WHAT NEEDS TO BE DONE – Your task is to copy each line of the records that includes the string "omitted".

---

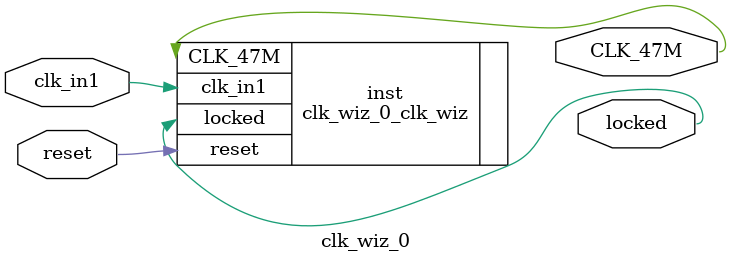
<source format=v>


`timescale 1ps/1ps

(* CORE_GENERATION_INFO = "clk_wiz_0,clk_wiz_v6_0_14_0_0,{component_name=clk_wiz_0,use_phase_alignment=true,use_min_o_jitter=false,use_max_i_jitter=false,use_dyn_phase_shift=false,use_inclk_switchover=false,use_dyn_reconfig=false,enable_axi=0,feedback_source=FDBK_AUTO,PRIMITIVE=PLL,num_out_clk=1,clkin1_period=10.000,clkin2_period=10.000,use_power_down=false,use_reset=true,use_locked=true,use_inclk_stopped=false,feedback_type=SINGLE,CLOCK_MGR_TYPE=NA,manual_override=false}" *)

module clk_wiz_0 
 (
  // Clock out ports
  output        CLK_47M,
  // Status and control signals
  input         reset,
  output        locked,
 // Clock in ports
  input         clk_in1
 );

  clk_wiz_0_clk_wiz inst
  (
  // Clock out ports  
  .CLK_47M(CLK_47M),
  // Status and control signals               
  .reset(reset), 
  .locked(locked),
 // Clock in ports
  .clk_in1(clk_in1)
  );

endmodule

</source>
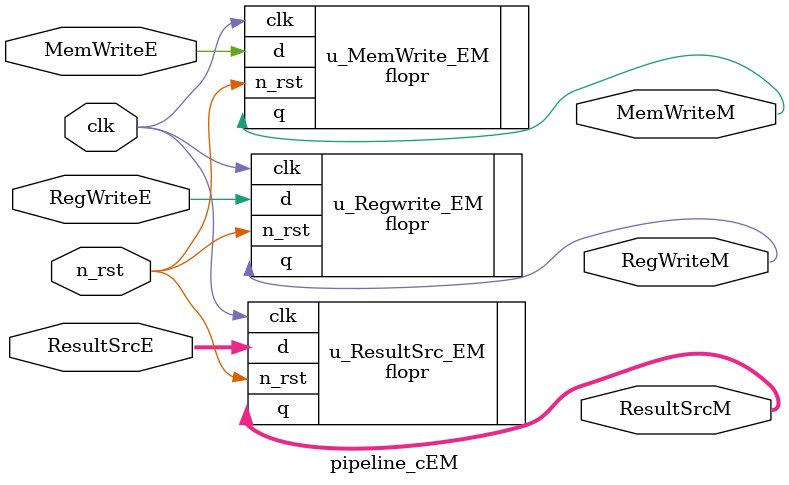
<source format=v>
module pipeline_cEM(
    // input
    clk,
    n_rst,
    RegWriteE, // 1bit
    ResultSrcE, // 2bit
    MemWriteE, // 1bit
    // output
    RegWriteM, // 1bit
    ResultSrcM, // 2bit
    MemWriteM // 1bit
);

parameter   RESET_PC = 32'h1000_0000;

input clk, n_rst;
input RegWriteE, MemWriteE;
input [1:0] ResultSrcE;

output RegWriteM, MemWriteM;
output [1:0] ResultSrcM;

flopr # (
        .RESET_VALUE (0),
        .WIDTH(1)
) u_Regwrite_EM(
        .clk(clk),
        .n_rst(n_rst),
        // .clr(1'b0),
        .d(RegWriteE),
        .q(RegWriteM)
    );

flopr # (
        .RESET_VALUE (0),
        .WIDTH(2)
) u_ResultSrc_EM(
        .clk(clk),
        .n_rst(n_rst),
        // .clr(1'b0),
        .d(ResultSrcE),
        .q(ResultSrcM)
    );

flopr # (
        .RESET_VALUE (0),
        .WIDTH(1)
) u_MemWrite_EM(
        .clk(clk),
        .n_rst(n_rst),
        // .clr(1'b0),
        .d(MemWriteE),
        .q(MemWriteM)
    );

endmodule
</source>
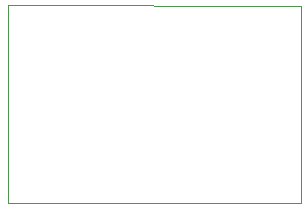
<source format=gbr>
%TF.GenerationSoftware,KiCad,Pcbnew,(6.0.5)*%
%TF.CreationDate,2022-06-14T11:23:11-03:00*%
%TF.ProjectId,Retro Video Amp,52657472-6f20-4566-9964-656f20416d70,rev?*%
%TF.SameCoordinates,Original*%
%TF.FileFunction,Profile,NP*%
%FSLAX46Y46*%
G04 Gerber Fmt 4.6, Leading zero omitted, Abs format (unit mm)*
G04 Created by KiCad (PCBNEW (6.0.5)) date 2022-06-14 11:23:11*
%MOMM*%
%LPD*%
G01*
G04 APERTURE LIST*
%TA.AperFunction,Profile*%
%ADD10C,0.100000*%
%TD*%
G04 APERTURE END LIST*
D10*
X47220000Y-31740000D02*
X47220000Y-15020000D01*
X22450000Y-31770000D02*
X47220000Y-31740000D01*
X22450000Y-14990000D02*
X22450000Y-31770000D01*
X47220000Y-15020000D02*
X22450000Y-14990000D01*
M02*

</source>
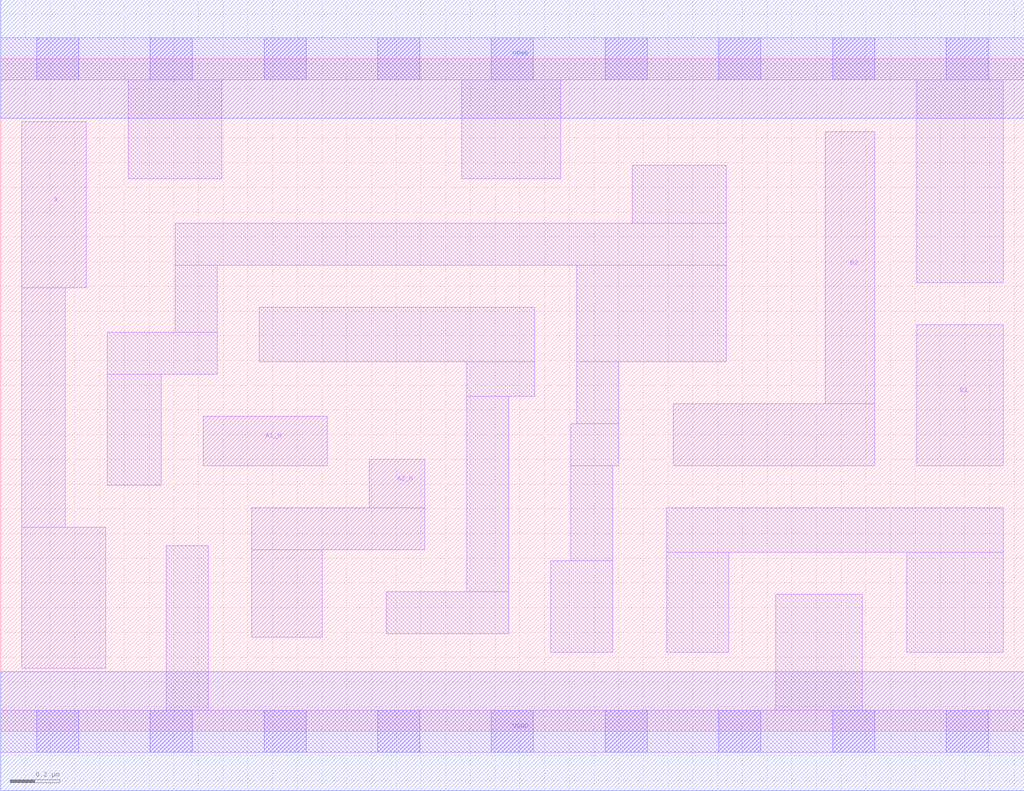
<source format=lef>
# Copyright 2020 The SkyWater PDK Authors
#
# Licensed under the Apache License, Version 2.0 (the "License");
# you may not use this file except in compliance with the License.
# You may obtain a copy of the License at
#
#     https://www.apache.org/licenses/LICENSE-2.0
#
# Unless required by applicable law or agreed to in writing, software
# distributed under the License is distributed on an "AS IS" BASIS,
# WITHOUT WARRANTIES OR CONDITIONS OF ANY KIND, either express or implied.
# See the License for the specific language governing permissions and
# limitations under the License.
#
# SPDX-License-Identifier: Apache-2.0

VERSION 5.7 ;
BUSBITCHARS "[]" ;
DIVIDERCHAR "/" ;
PROPERTYDEFINITIONS
  MACRO maskLayoutSubType STRING ;
  MACRO prCellType STRING ;
  MACRO originalViewName STRING ;
END PROPERTYDEFINITIONS
MACRO sky130_fd_sc_hdll__o2bb2a_1
  ORIGIN  0.000000  0.000000 ;
  CLASS CORE ;
  SYMMETRY X Y R90 ;
  SIZE  4.140000 BY  2.720000 ;
  SITE unithd ;
  PIN A1_N
    ANTENNAGATEAREA  0.138600 ;
    DIRECTION INPUT ;
    USE SIGNAL ;
    PORT
      LAYER li1 ;
        RECT 0.820000 1.075000 1.320000 1.275000 ;
    END
  END A1_N
  PIN A2_N
    ANTENNAGATEAREA  0.138600 ;
    DIRECTION INPUT ;
    USE SIGNAL ;
    PORT
      LAYER li1 ;
        RECT 1.015000 0.380000 1.300000 0.735000 ;
        RECT 1.015000 0.735000 1.715000 0.905000 ;
        RECT 1.490000 0.905000 1.715000 1.100000 ;
    END
  END A2_N
  PIN B1
    ANTENNAGATEAREA  0.138600 ;
    DIRECTION INPUT ;
    USE SIGNAL ;
    PORT
      LAYER li1 ;
        RECT 3.705000 1.075000 4.055000 1.645000 ;
    END
  END B1
  PIN B2
    ANTENNAGATEAREA  0.138600 ;
    DIRECTION INPUT ;
    USE SIGNAL ;
    PORT
      LAYER li1 ;
        RECT 2.720000 1.075000 3.535000 1.325000 ;
        RECT 3.335000 1.325000 3.535000 2.425000 ;
    END
  END B2
  PIN X
    ANTENNADIFFAREA  0.471500 ;
    DIRECTION OUTPUT ;
    USE SIGNAL ;
    PORT
      LAYER li1 ;
        RECT 0.085000 0.255000 0.425000 0.825000 ;
        RECT 0.085000 0.825000 0.260000 1.795000 ;
        RECT 0.085000 1.795000 0.345000 2.465000 ;
    END
  END X
  PIN VGND
    DIRECTION INOUT ;
    USE GROUND ;
    PORT
      LAYER met1 ;
        RECT 0.000000 -0.240000 4.140000 0.240000 ;
    END
  END VGND
  PIN VPWR
    DIRECTION INOUT ;
    USE POWER ;
    PORT
      LAYER met1 ;
        RECT 0.000000 2.480000 4.140000 2.960000 ;
    END
  END VPWR
  OBS
    LAYER li1 ;
      RECT 0.000000 -0.085000 4.140000 0.085000 ;
      RECT 0.000000  2.635000 4.140000 2.805000 ;
      RECT 0.430000  0.995000 0.650000 1.445000 ;
      RECT 0.430000  1.445000 0.875000 1.615000 ;
      RECT 0.515000  2.235000 0.895000 2.635000 ;
      RECT 0.670000  0.085000 0.840000 0.750000 ;
      RECT 0.705000  1.615000 0.875000 1.885000 ;
      RECT 0.705000  1.885000 2.935000 2.055000 ;
      RECT 1.045000  1.495000 2.160000 1.715000 ;
      RECT 1.560000  0.395000 2.055000 0.565000 ;
      RECT 1.865000  2.235000 2.265000 2.635000 ;
      RECT 1.885000  0.565000 2.055000 1.355000 ;
      RECT 1.885000  1.355000 2.160000 1.495000 ;
      RECT 2.225000  0.320000 2.475000 0.690000 ;
      RECT 2.305000  0.690000 2.475000 1.075000 ;
      RECT 2.305000  1.075000 2.500000 1.245000 ;
      RECT 2.330000  1.245000 2.500000 1.495000 ;
      RECT 2.330000  1.495000 2.935000 1.885000 ;
      RECT 2.555000  2.055000 2.935000 2.290000 ;
      RECT 2.695000  0.320000 2.945000 0.725000 ;
      RECT 2.695000  0.725000 4.055000 0.905000 ;
      RECT 3.135000  0.085000 3.485000 0.555000 ;
      RECT 3.665000  0.320000 4.055000 0.725000 ;
      RECT 3.705000  1.815000 4.055000 2.635000 ;
    LAYER mcon ;
      RECT 0.145000 -0.085000 0.315000 0.085000 ;
      RECT 0.145000  2.635000 0.315000 2.805000 ;
      RECT 0.605000 -0.085000 0.775000 0.085000 ;
      RECT 0.605000  2.635000 0.775000 2.805000 ;
      RECT 1.065000 -0.085000 1.235000 0.085000 ;
      RECT 1.065000  2.635000 1.235000 2.805000 ;
      RECT 1.525000 -0.085000 1.695000 0.085000 ;
      RECT 1.525000  2.635000 1.695000 2.805000 ;
      RECT 1.985000 -0.085000 2.155000 0.085000 ;
      RECT 1.985000  2.635000 2.155000 2.805000 ;
      RECT 2.445000 -0.085000 2.615000 0.085000 ;
      RECT 2.445000  2.635000 2.615000 2.805000 ;
      RECT 2.905000 -0.085000 3.075000 0.085000 ;
      RECT 2.905000  2.635000 3.075000 2.805000 ;
      RECT 3.365000 -0.085000 3.535000 0.085000 ;
      RECT 3.365000  2.635000 3.535000 2.805000 ;
      RECT 3.825000 -0.085000 3.995000 0.085000 ;
      RECT 3.825000  2.635000 3.995000 2.805000 ;
  END
  PROPERTY maskLayoutSubType "abstract" ;
  PROPERTY prCellType "standard" ;
  PROPERTY originalViewName "layout" ;
END sky130_fd_sc_hdll__o2bb2a_1
END LIBRARY

</source>
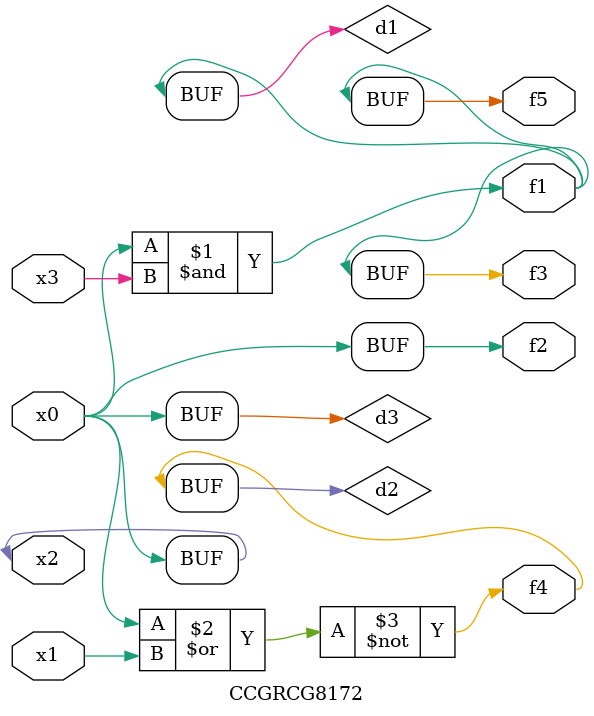
<source format=v>
module CCGRCG8172(
	input x0, x1, x2, x3,
	output f1, f2, f3, f4, f5
);

	wire d1, d2, d3;

	and (d1, x2, x3);
	nor (d2, x0, x1);
	buf (d3, x0, x2);
	assign f1 = d1;
	assign f2 = d3;
	assign f3 = d1;
	assign f4 = d2;
	assign f5 = d1;
endmodule

</source>
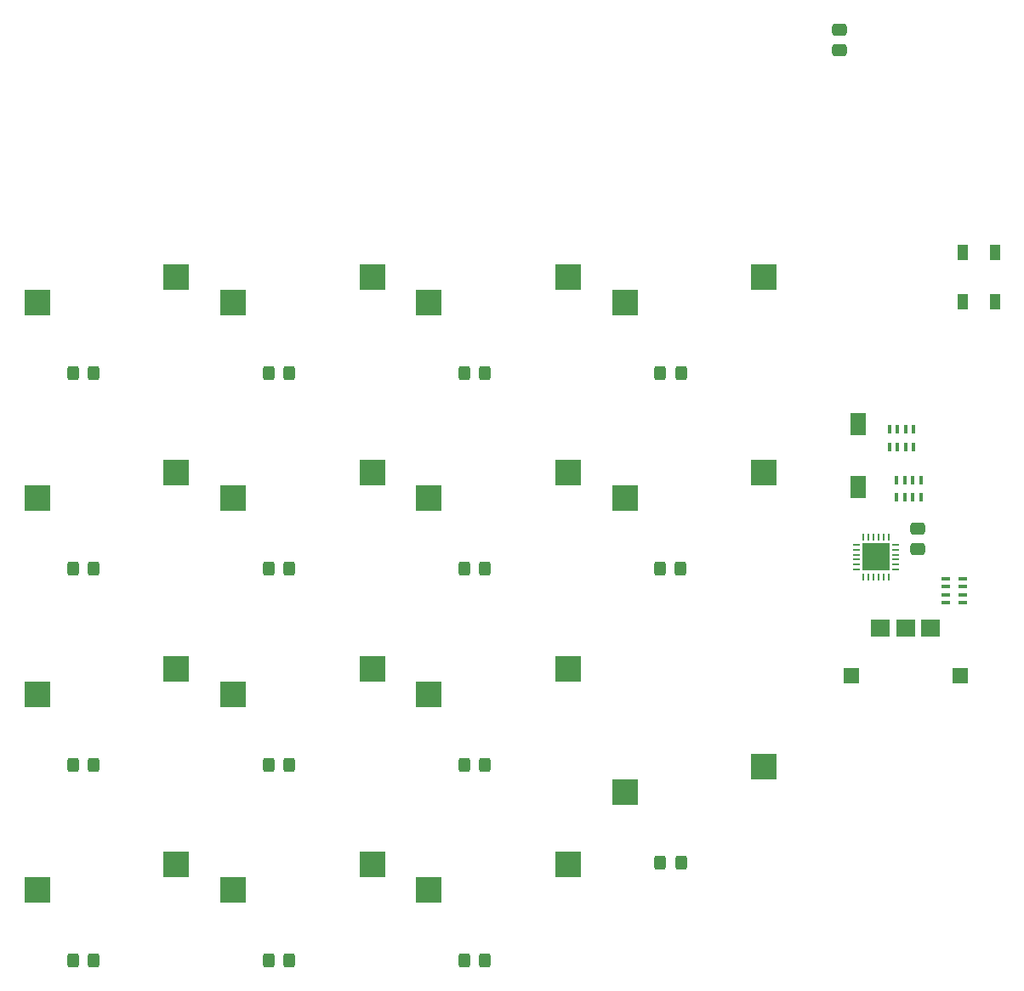
<source format=gbr>
%TF.GenerationSoftware,KiCad,Pcbnew,(6.0.7)*%
%TF.CreationDate,2022-10-16T13:30:07+08:00*%
%TF.ProjectId,numpad-test,6e756d70-6164-42d7-9465-73742e6b6963,rev?*%
%TF.SameCoordinates,Original*%
%TF.FileFunction,Paste,Bot*%
%TF.FilePolarity,Positive*%
%FSLAX46Y46*%
G04 Gerber Fmt 4.6, Leading zero omitted, Abs format (unit mm)*
G04 Created by KiCad (PCBNEW (6.0.7)) date 2022-10-16 13:30:07*
%MOMM*%
%LPD*%
G01*
G04 APERTURE LIST*
G04 Aperture macros list*
%AMRoundRect*
0 Rectangle with rounded corners*
0 $1 Rounding radius*
0 $2 $3 $4 $5 $6 $7 $8 $9 X,Y pos of 4 corners*
0 Add a 4 corners polygon primitive as box body*
4,1,4,$2,$3,$4,$5,$6,$7,$8,$9,$2,$3,0*
0 Add four circle primitives for the rounded corners*
1,1,$1+$1,$2,$3*
1,1,$1+$1,$4,$5*
1,1,$1+$1,$6,$7*
1,1,$1+$1,$8,$9*
0 Add four rect primitives between the rounded corners*
20,1,$1+$1,$2,$3,$4,$5,0*
20,1,$1+$1,$4,$5,$6,$7,0*
20,1,$1+$1,$6,$7,$8,$9,0*
20,1,$1+$1,$8,$9,$2,$3,0*%
G04 Aperture macros list end*
%ADD10R,2.550000X2.500000*%
%ADD11R,1.899920X1.798320*%
%ADD12R,1.597660X1.498600*%
%ADD13RoundRect,0.250000X0.325000X0.450000X-0.325000X0.450000X-0.325000X-0.450000X0.325000X-0.450000X0*%
%ADD14R,1.597660X2.298700*%
%ADD15R,0.250000X0.700000*%
%ADD16R,0.700000X0.250000*%
%ADD17R,2.750000X2.750000*%
%ADD18R,0.400000X0.900000*%
%ADD19R,1.000000X1.500000*%
%ADD20R,0.900000X0.400000*%
%ADD21RoundRect,0.250000X0.475000X-0.337500X0.475000X0.337500X-0.475000X0.337500X-0.475000X-0.337500X0*%
G04 APERTURE END LIST*
D10*
%TO.C,SW16*%
X121790000Y-60920000D03*
X107940000Y-63460000D03*
%TD*%
%TO.C,SW12*%
X102290000Y-60920000D03*
X88440000Y-63460000D03*
%TD*%
%TO.C,SW10*%
X82790000Y-99920000D03*
X68940000Y-102460000D03*
%TD*%
%TO.C,SW5*%
X63290000Y-80420000D03*
X49440000Y-82960000D03*
%TD*%
%TO.C,SW4*%
X63290000Y-60920000D03*
X49440000Y-63460000D03*
%TD*%
%TO.C,SW15*%
X102290000Y-119420000D03*
X88440000Y-121960000D03*
%TD*%
%TO.C,SW11*%
X82790000Y-119420000D03*
X68940000Y-121960000D03*
%TD*%
%TO.C,SW13*%
X102290000Y-80420000D03*
X88440000Y-82960000D03*
%TD*%
%TO.C,SW8*%
X82790000Y-60920000D03*
X68940000Y-63460000D03*
%TD*%
%TO.C,SW7*%
X63290000Y-119420000D03*
X49440000Y-121960000D03*
%TD*%
%TO.C,SW9*%
X82790000Y-80420000D03*
X68940000Y-82960000D03*
%TD*%
%TO.C,SW14*%
X102290000Y-99920000D03*
X88440000Y-102460000D03*
%TD*%
%TO.C,SW6*%
X63290000Y-99920000D03*
X49440000Y-102460000D03*
%TD*%
%TO.C,SW17*%
X121790000Y-80420000D03*
X107940000Y-82960000D03*
%TD*%
%TO.C,SW18*%
X107940000Y-112210000D03*
X121790000Y-109670000D03*
%TD*%
D11*
%TO.C,S1*%
X133400640Y-95925160D03*
X138399360Y-95925160D03*
D12*
X141297500Y-100674960D03*
X130502500Y-100674960D03*
D11*
X135900000Y-95925160D03*
%TD*%
D13*
%TO.C,D11*%
X74525000Y-109500000D03*
X72475000Y-109500000D03*
%TD*%
%TO.C,D19*%
X113525000Y-119250000D03*
X111475000Y-119250000D03*
%TD*%
%TO.C,D10*%
X74525000Y-90000000D03*
X72475000Y-90000000D03*
%TD*%
D14*
%TO.C,SW20*%
X131125000Y-81875000D03*
X131125000Y-75575800D03*
%TD*%
D13*
%TO.C,D5*%
X55025000Y-70500000D03*
X52975000Y-70500000D03*
%TD*%
%TO.C,D7*%
X55025000Y-109500000D03*
X52975000Y-109500000D03*
%TD*%
%TO.C,D18*%
X113475000Y-90000000D03*
X111425000Y-90000000D03*
%TD*%
%TO.C,D13*%
X94025000Y-70500000D03*
X91975000Y-70500000D03*
%TD*%
D15*
%TO.C,U1*%
X134200000Y-90800000D03*
X133700000Y-90800000D03*
X133200000Y-90800000D03*
X132700000Y-90800000D03*
X132200000Y-90800000D03*
X131700000Y-90800000D03*
D16*
X130975000Y-90075000D03*
X130975000Y-89575000D03*
X130975000Y-89075000D03*
X130975000Y-88575000D03*
X130975000Y-88075000D03*
X130975000Y-87575000D03*
D15*
X131700000Y-86850000D03*
X132200000Y-86850000D03*
X132700000Y-86850000D03*
X133200000Y-86850000D03*
X133700000Y-86850000D03*
X134200000Y-86850000D03*
D16*
X134925000Y-87575000D03*
X134925000Y-88075000D03*
X134925000Y-88575000D03*
X134925000Y-89075000D03*
X134925000Y-89575000D03*
X134925000Y-90075000D03*
D17*
X132950000Y-88825000D03*
%TD*%
D13*
%TO.C,D9*%
X74525000Y-70500000D03*
X72475000Y-70500000D03*
%TD*%
%TO.C,D12*%
X74525000Y-129000000D03*
X72475000Y-129000000D03*
%TD*%
D18*
%TO.C,RN3*%
X134275000Y-76125000D03*
X135075000Y-76125000D03*
X135875000Y-76125000D03*
X136675000Y-76125000D03*
X136675000Y-77825000D03*
X135875000Y-77825000D03*
X135075000Y-77825000D03*
X134275000Y-77825000D03*
%TD*%
D13*
%TO.C,D15*%
X94025000Y-109500000D03*
X91975000Y-109500000D03*
%TD*%
%TO.C,D8*%
X55025000Y-129000000D03*
X52975000Y-129000000D03*
%TD*%
D19*
%TO.C,D1*%
X144800000Y-63375000D03*
X141600000Y-63375000D03*
X141600000Y-58475000D03*
X144800000Y-58475000D03*
%TD*%
D20*
%TO.C,RN1*%
X141550000Y-90975000D03*
X141550000Y-91775000D03*
X141550000Y-92575000D03*
X141550000Y-93375000D03*
X139850000Y-93375000D03*
X139850000Y-92575000D03*
X139850000Y-91775000D03*
X139850000Y-90975000D03*
%TD*%
D18*
%TO.C,RN2*%
X135000000Y-81125000D03*
X135800000Y-81125000D03*
X136600000Y-81125000D03*
X137400000Y-81125000D03*
X137400000Y-82825000D03*
X136600000Y-82825000D03*
X135800000Y-82825000D03*
X135000000Y-82825000D03*
%TD*%
D13*
%TO.C,D6*%
X55025000Y-90000000D03*
X52975000Y-90000000D03*
%TD*%
D21*
%TO.C,C10*%
X137125000Y-88050000D03*
X137125000Y-85975000D03*
%TD*%
D13*
%TO.C,D17*%
X113525000Y-70500000D03*
X111475000Y-70500000D03*
%TD*%
%TO.C,D14*%
X94025000Y-90000000D03*
X91975000Y-90000000D03*
%TD*%
%TO.C,D16*%
X94025000Y-129000000D03*
X91975000Y-129000000D03*
%TD*%
D21*
%TO.C,C4*%
X129286000Y-38354000D03*
X129286000Y-36279000D03*
%TD*%
M02*

</source>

---

WRITTEN ANSWER –
G04 Gerber Fmt 4.6, Leading zero omitted, Abs format (unit mm)*
G04 Gerber Fmt 4.6, Leading zero omitted, Abs format (unit mm)*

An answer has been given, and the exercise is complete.